- **Task statement**
Copy exactly, and only, the lines from the one containing "S/MIME证书是什么？企业邮件数" through the last line of the records below.

- **Provided information**
------------------------------

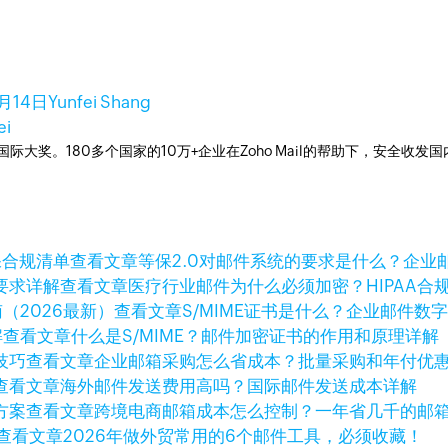
月14日
Yunfei Shang
ei
箱国际大奖。180多个国家的10万+企业在Zoho Mail的帮助下，安全收发
查看文章
等保2.0对邮件系统的要求是什么？企业
查看文章
医疗行业邮件为什么必须加密？HIPAA合
查看文章
S/MIME证书是什么？企业邮件数
查看文章
什么是S/MIME？邮件加密证书的作用和原理详解
查看文章
企业邮箱采购怎么省成本？批量采购和年付优
查看文章
海外邮件发送费用高吗？国际邮件发送成本详解
查看文章
跨境电商邮箱成本怎么控制？一年省几千的邮
查看文章
2026年做外贸常用的6个邮件工具，必须收藏！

------------------------------

- **Solution to the exercise**
S/MIME证书是什么？企业邮件数
查看文章
什么是S/MIME？邮件加密证书的作用和原理详解
查看文章
企业邮箱采购怎么省成本？批量采购和年付优
查看文章
海外邮件发送费用高吗？国际邮件发送成本详解
查看文章
跨境电商邮箱成本怎么控制？一年省几千的邮
查看文章
2026年做外贸常用的6个邮件工具，必须收藏！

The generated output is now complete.